Friday, January 19, 2018

Japan needs more humility toward the Comfort Women

Comfort Women
Why Japan needs to revisit the 2015 ‘comfort women’ deal with South Korea

Jeff Kingston says the flawed bilateral agreement, as South Korean President Moon Jae-in asserts, ignores the wartime victims and risks deepening historic resentment. It is time for Japan to take the measure of what it inflicted and make genuine amends

South China Morning Post, January 8, 2018
by Jeff Kingston, director of Asian Studies at Temple University Japan

Japan should agree to reopen the bilateral 2015 agreement on “comfort women” and work with South Korea to engage in a victim-centred public process. This agreement, concluded with the impeached former South Korean president, Park Geun-hye, is exceptionally one-sided, never had any legitimacy among South Koreans and thus could never live up to its billing as “final and irreversible”.

The 2015 accord perpetuates the “averted eyes” approach that has persisted for too long and forced women in war to suffer in silence. Insisting that the deal is sacrosanct, while eliding the violation these women endured, dishonours Japan and its victims.

The accord very obviously falls short of addressing the horrific abuses inflicted by Japan’s military on tens of thousands of women, mainly Koreans, in the 1930s and 1940s. On December 27, South Korea released the results of a five-month review of the agreement, which concluded that the victim-centred approach, “established as an international standard when it comes to women’s human rights during war, was not sufficiently reflected during the negotiation process”. In fact, the victims and their advocates were excluded from the secret negotiations – ostensibly meant to sincerely address a profound historical injustice.

Japan says ‘no alternative’ to ‘comfort women’ deal after South Korean president dismisses it

President Moon Jae-in has repeatedly criticised the accord for being flawed in content and process.

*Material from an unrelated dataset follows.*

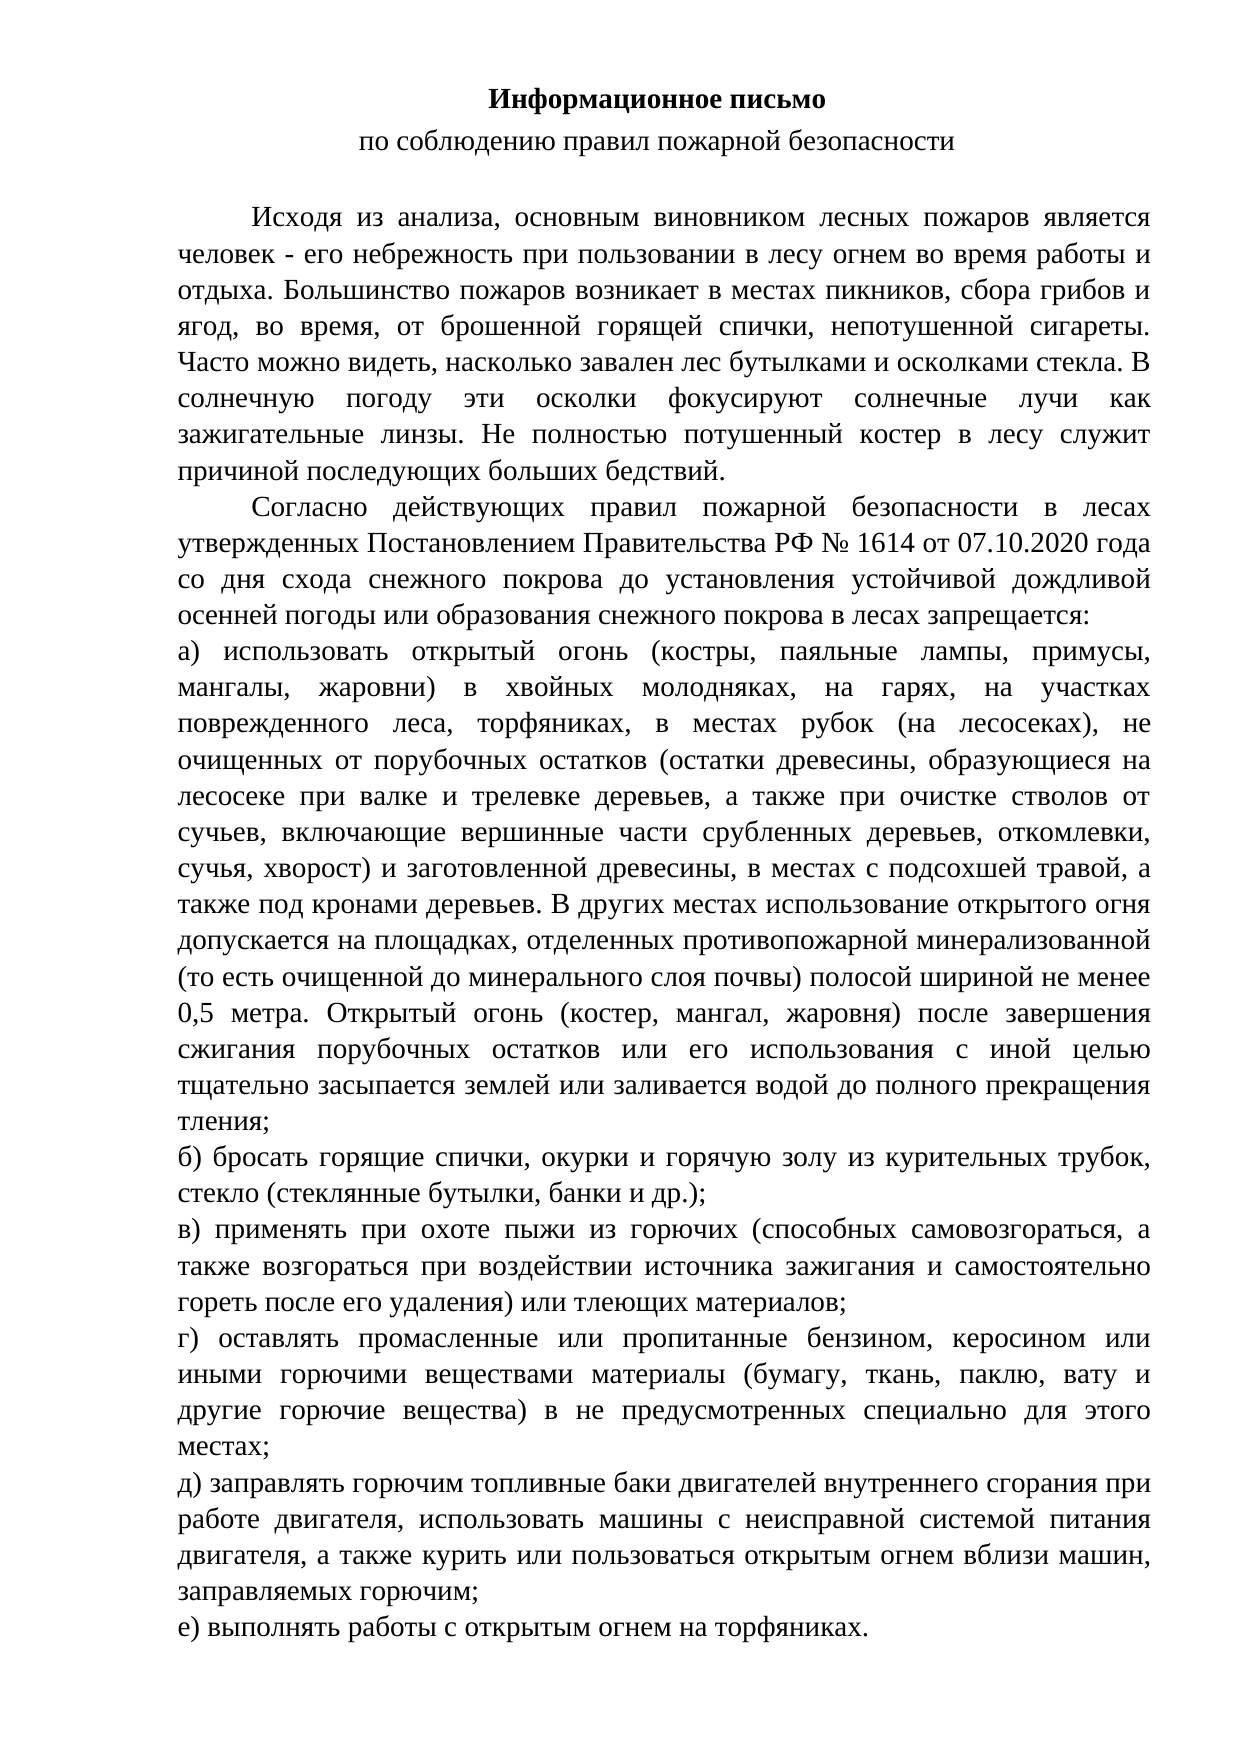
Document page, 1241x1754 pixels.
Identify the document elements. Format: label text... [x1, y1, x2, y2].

On January 4, he also met former comfort women and apologised to them for the Park government’s negligence. This compassion was entirely missing in the quid pro quo deal – payouts for silence about a sordid saga of women having to endure sexual slavery. The Japanese government did not even acknowledge its responsibility and Prime Minister Shinzo Abe failed to make a public apology, only phoning it in to Park.

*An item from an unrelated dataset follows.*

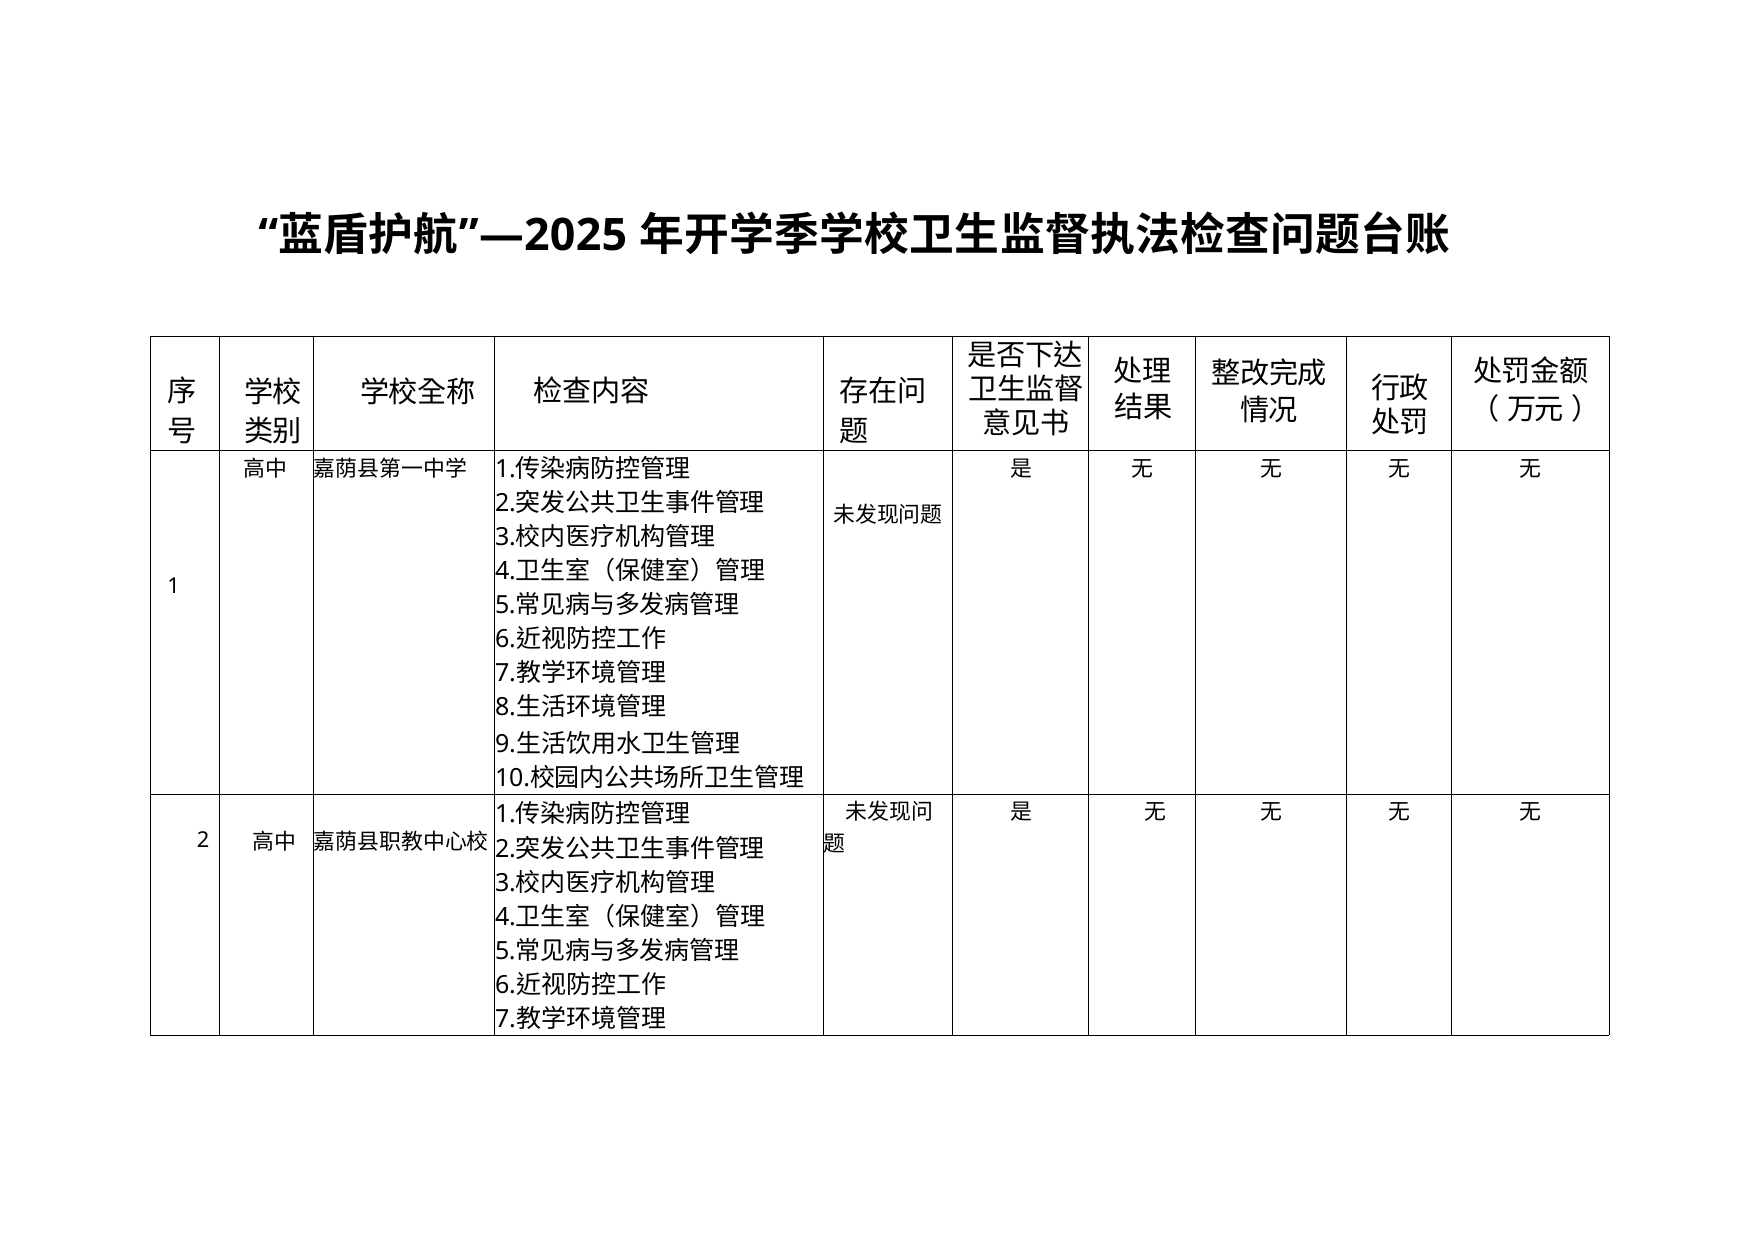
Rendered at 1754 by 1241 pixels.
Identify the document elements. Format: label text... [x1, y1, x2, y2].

Surely the 2015 agreement is a betrayal of international norms and decency

However, the chances of Japan renegotiating the 2015 agreement appear slim, because it is on firm legal ground. Japanese Chief Cabinet Secretary Yoshihide Suga insists that the deal is “final and irreversible” and Foreign Minister Taro Kono has warned of serious consequences if Seoul reneges. But condemning Seoul for not abiding by a flawed pact, which a disgraced leader agreed to, is not going to solve anything.

Abe is well known as a revisionist, with a preference for a vindicating and exculpatory wartime history. He has spent most of his political career downsizing and denying state responsibility for the comfort women system. On his watch, comfort women have disappeared from major secondary school textbooks. Abe’s defenders hold up the 2015 agreement as an example of his pragmatism. Indeed, Abe went beyond his comfort zone to authorise it and to indirectly express remorse for the comfort women system.

But what did Abe really concede? He did not have to acknowledge state responsibility for the comfort women system, or have to assume legal responsibility for it; he paid peanuts (US$9 million) to get South Korea to sign away all related claims and did not reach out to the victims or apologise directly to them.

For Abe, Moon’s criticism constitutes a betrayal of trust, but surely the 2015 agreement itself is a betrayal of international norms and decency. The UN Committee Against Torture gave credence to this view last May, when it urged both nations to revise the deal.

Moon is right that the agreement is flawed, but Tokyo is adamant that a deal is a deal. Abe and Japanese diplomats are furious with Moon for moving the goalposts, and not living up to what they believe is South Korea’s end of the bargain: removing the comfort women statues in Seoul and Busan that reproach Japan’s diplomatic presence in these cities.

These statue wars are escalating on the global stage, as Tokyo fights a losing battle to prevent municipalities across the US from installing memorials to the comfort women. This is a counterproductive use of diplomatic resources, as it conveys the impression that Japan lacks compassion towards women victimised by war and wants the world to forget their traumas.

Abe got an incredibly good deal and now finds that it was too good to be true. Japan has to find the courage to take the measure of what it inflicted and act accordingly, by demonstrating greater empathy.